EXTRACTED DATA:
○ ○ ○ ○ ○ ○ ○

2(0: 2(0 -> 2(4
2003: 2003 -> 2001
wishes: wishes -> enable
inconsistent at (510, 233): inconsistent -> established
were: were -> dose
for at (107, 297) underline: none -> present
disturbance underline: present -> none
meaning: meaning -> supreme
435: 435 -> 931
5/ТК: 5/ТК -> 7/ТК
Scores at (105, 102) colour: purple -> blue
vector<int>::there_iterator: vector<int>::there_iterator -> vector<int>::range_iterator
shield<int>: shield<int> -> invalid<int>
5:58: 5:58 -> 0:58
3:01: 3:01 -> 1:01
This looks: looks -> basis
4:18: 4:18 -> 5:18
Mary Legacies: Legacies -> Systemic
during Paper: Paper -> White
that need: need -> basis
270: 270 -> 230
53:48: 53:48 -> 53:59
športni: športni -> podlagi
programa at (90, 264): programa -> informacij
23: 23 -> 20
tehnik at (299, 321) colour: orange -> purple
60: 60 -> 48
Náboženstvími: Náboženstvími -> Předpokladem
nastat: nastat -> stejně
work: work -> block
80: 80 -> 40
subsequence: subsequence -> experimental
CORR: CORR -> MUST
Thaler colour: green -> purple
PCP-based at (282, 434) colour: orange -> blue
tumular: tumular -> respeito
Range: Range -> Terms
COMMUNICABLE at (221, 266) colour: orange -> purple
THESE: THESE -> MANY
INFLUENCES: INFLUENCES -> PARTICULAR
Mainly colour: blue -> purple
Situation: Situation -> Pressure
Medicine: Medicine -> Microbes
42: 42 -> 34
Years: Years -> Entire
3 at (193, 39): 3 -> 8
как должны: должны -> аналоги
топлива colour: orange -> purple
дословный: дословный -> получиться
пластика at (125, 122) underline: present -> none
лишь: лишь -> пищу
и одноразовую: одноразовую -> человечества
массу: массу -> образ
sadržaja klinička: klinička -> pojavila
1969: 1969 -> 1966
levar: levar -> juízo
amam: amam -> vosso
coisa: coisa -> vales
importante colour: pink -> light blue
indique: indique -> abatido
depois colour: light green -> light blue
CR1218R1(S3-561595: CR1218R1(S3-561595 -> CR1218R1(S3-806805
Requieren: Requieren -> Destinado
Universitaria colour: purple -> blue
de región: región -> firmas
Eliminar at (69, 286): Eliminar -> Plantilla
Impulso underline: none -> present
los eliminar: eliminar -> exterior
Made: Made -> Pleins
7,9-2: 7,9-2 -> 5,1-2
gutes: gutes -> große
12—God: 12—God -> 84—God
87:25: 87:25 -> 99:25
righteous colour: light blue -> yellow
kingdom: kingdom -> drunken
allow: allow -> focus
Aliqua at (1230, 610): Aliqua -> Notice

○ ○ ○ ○ ○ ○ ○

WORK TO BE COMPLETED: Can you put every row above into a Markdown table with two columns, No. and Line, giving each row its number and skipping any blank lines?

RESULT OF THE TASK:
| No. | Line |
|---|---|
| 1 | 2(0: 2(0 -> 2(4 |
| 2 | 2003: 2003 -> 2001 |
| 3 | wishes: wishes -> enable |
| 4 | inconsistent at (510, 233): inconsistent -> established |
| 5 | were: were -> dose |
| 6 | for at (107, 297) underline: none -> present |
| 7 | disturbance underline: present -> none |
| 8 | meaning: meaning -> supreme |
| 9 | 435: 435 -> 931 |
| 10 | 5/ТК: 5/ТК -> 7/ТК |
| 11 | Scores at (105, 102) colour: purple -> blue |
| 12 | vector<int>::there_iterator: vector<int>::there_iterator -> vector<int>::range_iterator |
| 13 | shield<int>: shield<int> -> invalid<int> |
| 14 | 5:58: 5:58 -> 0:58 |
| 15 | 3:01: 3:01 -> 1:01 |
| 16 | This looks: looks -> basis |
| 17 | 4:18: 4:18 -> 5:18 |
| 18 | Mary Legacies: Legacies -> Systemic |
| 19 | during Paper: Paper -> White |
| 20 | that need: need -> basis |
| 21 | 270: 270 -> 230 |
| 22 | 53:48: 53:48 -> 53:59 |
| 23 | športni: športni -> podlagi |
| 24 | programa at (90, 264): programa -> informacij |
| 25 | 23: 23 -> 20 |
| 26 | tehnik at (299, 321) colour: orange -> purple |
| 27 | 60: 60 -> 48 |
| 28 | Náboženstvími: Náboženstvími -> Předpokladem |
| 29 | nastat: nastat -> stejně |
| 30 | work: work -> block |
| 31 | 80: 80 -> 40 |
| 32 | subsequence: subsequence -> experimental |
| 33 | CORR: CORR -> MUST |
| 34 | Thaler colour: green -> purple |
| 35 | PCP-based at (282, 434) colour: orange -> blue |
| 36 | tumular: tumular -> respeito |
| 37 | Range: Range -> Terms |
| 38 | COMMUNICABLE at (221, 266) colour: orange -> purple |
| 39 | THESE: THESE -> MANY |
| 40 | INFLUENCES: INFLUENCES -> PARTICULAR |
| 41 | Mainly colour: blue -> purple |
| 42 | Situation: Situation -> Pressure |
| 43 | Medicine: Medicine -> Microbes |
| 44 | 42: 42 -> 34 |
| 45 | Years: Years -> Entire |
| 46 | 3 at (193, 39): 3 -> 8 |
| 47 | как должны: должны -> аналоги |
| 48 | топлива colour: orange -> purple |
| 49 | дословный: дословный -> получиться |
| 50 | пластика at (125, 122) underline: present -> none |
| 51 | лишь: лишь -> пищу |
| 52 | и одноразовую: одноразовую -> человечества |
| 53 | массу: массу -> образ |
| 54 | sadržaja klinička: klinička -> pojavila |
| 55 | 1969: 1969 -> 1966 |
| 56 | levar: levar -> juízo |
| 57 | amam: amam -> vosso |
| 58 | coisa: coisa -> vales |
| 59 | importante colour: pink -> light blue |
| 60 | indique: indique -> abatido |
| 61 | depois colour: light green -> light blue |
| 62 | CR1218R1(S3-561595: CR1218R1(S3-561595 -> CR1218R1(S3-806805 |
| 63 | Requieren: Requieren -> Destinado |
| 64 | Universitaria colour: purple -> blue |
| 65 | de región: región -> firmas |
| 66 | Eliminar at (69, 286): Eliminar -> Plantilla |
| 67 | Impulso underline: none -> present |
| 68 | los eliminar: eliminar -> exterior |
| 69 | Made: Made -> Pleins |
| 70 | 7,9-2: 7,9-2 -> 5,1-2 |
| 71 | gutes: gutes -> große |
| 72 | 12—God: 12—God -> 84—God |
| 73 | 87:25: 87:25 -> 99:25 |
| 74 | righteous colour: light blue -> yellow |
| 75 | kingdom: kingdom -> drunken |
| 76 | allow: allow -> focus |
| 77 | Aliqua at (1230, 610): Aliqua -> Notice |